● Problem statement
Read the listing below and copy out every line that holds "Mukherjee".

### Provided records

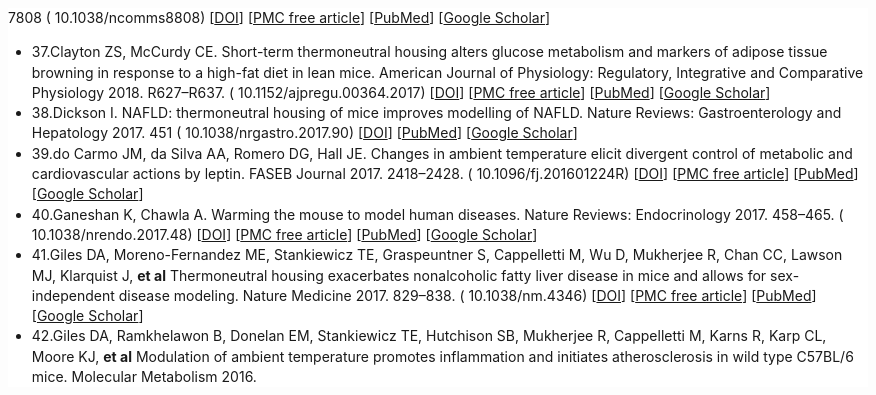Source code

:   7808 ( 10.1038/ncomms8808) [[DOI](https://doi.org/10.1038/ncomms8808)] [[PMC free article](/articles/PMC4530473/)] [[PubMed](https://pubmed.ncbi.nlm.nih.gov/26245716/)] [[Google Scholar](https://scholar.google.com/scholar_lookup?journal=Nature%20Communications&title=Region-specific%20variation%20in%20the%20properties%20of%20skeletal%20adipocytes%20reveals%20regulated%20and%20constitutive%20marrow%20adipose%20tissues&author=EL%20Scheller&author=CR%20Doucette&author=BS%20Learman&author=WP%20Cawthorn&author=S%20Khandaker&publication_year=2015&pages=7808&pmid=26245716&doi=10.1038/ncomms8808&)]
* 37.Clayton ZS, McCurdy CE.
  Short-term thermoneutral housing alters glucose metabolism and markers of adipose tissue browning in response to a high-fat diet in lean mice. American Journal of Physiology: Regulatory, Integrative and Comparative Physiology
  2018.
  R627–R637. ( 10.1152/ajpregu.00364.2017) [[DOI](https://doi.org/10.1152/ajpregu.00364.2017)] [[PMC free article](/articles/PMC6230889/)] [[PubMed](https://pubmed.ncbi.nlm.nih.gov/29791203/)] [[Google Scholar](https://scholar.google.com/scholar_lookup?journal=American%20Journal%20of%20Physiology:%20Regulatory,%20Integrative%20and%20Comparative%20Physiology&title=Short-term%20thermoneutral%20housing%20alters%20glucose%20metabolism%20and%20markers%20of%20adipose%20tissue%20browning%20in%20response%20to%20a%20high-fat%20diet%20in%20lean%20mice&author=ZS%20Clayton&author=CE%20McCurdy&publication_year=2018&pages=R627-R637&pmid=29791203&doi=10.1152/ajpregu.00364.2017&)]
* 38.Dickson I.
  NAFLD: thermoneutral housing of mice improves modelling of NAFLD. Nature Reviews: Gastroenterology and Hepatology
  2017.
  451 ( 10.1038/nrgastro.2017.90) [[DOI](https://doi.org/10.1038/nrgastro.2017.90)] [[PubMed](https://pubmed.ncbi.nlm.nih.gov/28655878/)] [[Google Scholar](https://scholar.google.com/scholar_lookup?journal=Nature%20Reviews:%20Gastroenterology%20and%20Hepatology&title=NAFLD:%20thermoneutral%20housing%20of%20mice%20improves%20modelling%20of%20NAFLD&author=I%20Dickson&publication_year=2017&pages=451&pmid=28655878&doi=10.1038/nrgastro.2017.90&)]
* 39.do Carmo JM, da Silva AA, Romero DG, Hall JE.
  Changes in ambient temperature elicit divergent control of metabolic and cardiovascular actions by leptin. FASEB Journal
  2017.
  2418–2428. ( 10.1096/fj.201601224R) [[DOI](https://doi.org/10.1096/fj.201601224R)] [[PMC free article](/articles/PMC5434650/)] [[PubMed](https://pubmed.ncbi.nlm.nih.gov/28228474/)] [[Google Scholar](https://scholar.google.com/scholar_lookup?journal=FASEB%20Journal&title=Changes%20in%20ambient%20temperature%20elicit%20divergent%20control%20of%20metabolic%20and%20cardiovascular%20actions%20by%20leptin&author=JM%20do%20Carmo&author=AA%20da%20Silva&author=DG%20Romero&author=JE%20Hall&publication_year=2017&pages=2418-2428&pmid=28228474&doi=10.1096/fj.201601224R&)]
* 40.Ganeshan K, Chawla A.
  Warming the mouse to model human diseases. Nature Reviews: Endocrinology
  2017.
  458–465. ( 10.1038/nrendo.2017.48) [[DOI](https://doi.org/10.1038/nrendo.2017.48)] [[PMC free article](/articles/PMC5777302/)] [[PubMed](https://pubmed.ncbi.nlm.nih.gov/28497813/)] [[Google Scholar](https://scholar.google.com/scholar_lookup?journal=Nature%20Reviews:%20Endocrinology&title=Warming%20the%20mouse%20to%20model%20human%20diseases&author=K%20Ganeshan&author=A%20Chawla&publication_year=2017&pages=458-465&pmid=28497813&doi=10.1038/nrendo.2017.48&)]
* 41.Giles DA, Moreno-Fernandez ME, Stankiewicz TE, Graspeuntner S, Cappelletti M, Wu D, Mukherjee R, Chan CC, Lawson MJ, Klarquist J, **et al**
  Thermoneutral housing exacerbates nonalcoholic fatty liver disease in mice and allows for sex-independent disease modeling. Nature Medicine
  2017.
  829–838. ( 10.1038/nm.4346) [[DOI](https://doi.org/10.1038/nm.4346)] [[PMC free article](/articles/PMC5596511/)] [[PubMed](https://pubmed.ncbi.nlm.nih.gov/28604704/)] [[Google Scholar](https://scholar.google.com/scholar_lookup?journal=Nature%20Medicine&title=Thermoneutral%20housing%20exacerbates%20nonalcoholic%20fatty%20liver%20disease%20in%20mice%20and%20allows%20for%20sex-independent%20disease%20modeling&author=DA%20Giles&author=ME%20Moreno-Fernandez&author=TE%20Stankiewicz&author=S%20Graspeuntner&author=M%20Cappelletti&publication_year=2017&pages=829-838&pmid=28604704&doi=10.1038/nm.4346&)]
* 42.Giles DA, Ramkhelawon B, Donelan EM, Stankiewicz TE, Hutchison SB, Mukherjee R, Cappelletti M, Karns R, Karp CL, Moore KJ, **et al**
  Modulation of ambient temperature promotes inflammation and initiates atherosclerosis in wild type C57BL/6 mice. Molecular Metabolism
  2016.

######

● Answer section
* 41.Giles DA, Moreno-Fernandez ME, Stankiewicz TE, Graspeuntner S, Cappelletti M, Wu D, Mukherjee R, Chan CC, Lawson MJ, Klarquist J, **et al**
* 42.Giles DA, Ramkhelawon B, Donelan EM, Stankiewicz TE, Hutchison SB, Mukherjee R, Cappelletti M, Karns R, Karp CL, Moore KJ, **et al**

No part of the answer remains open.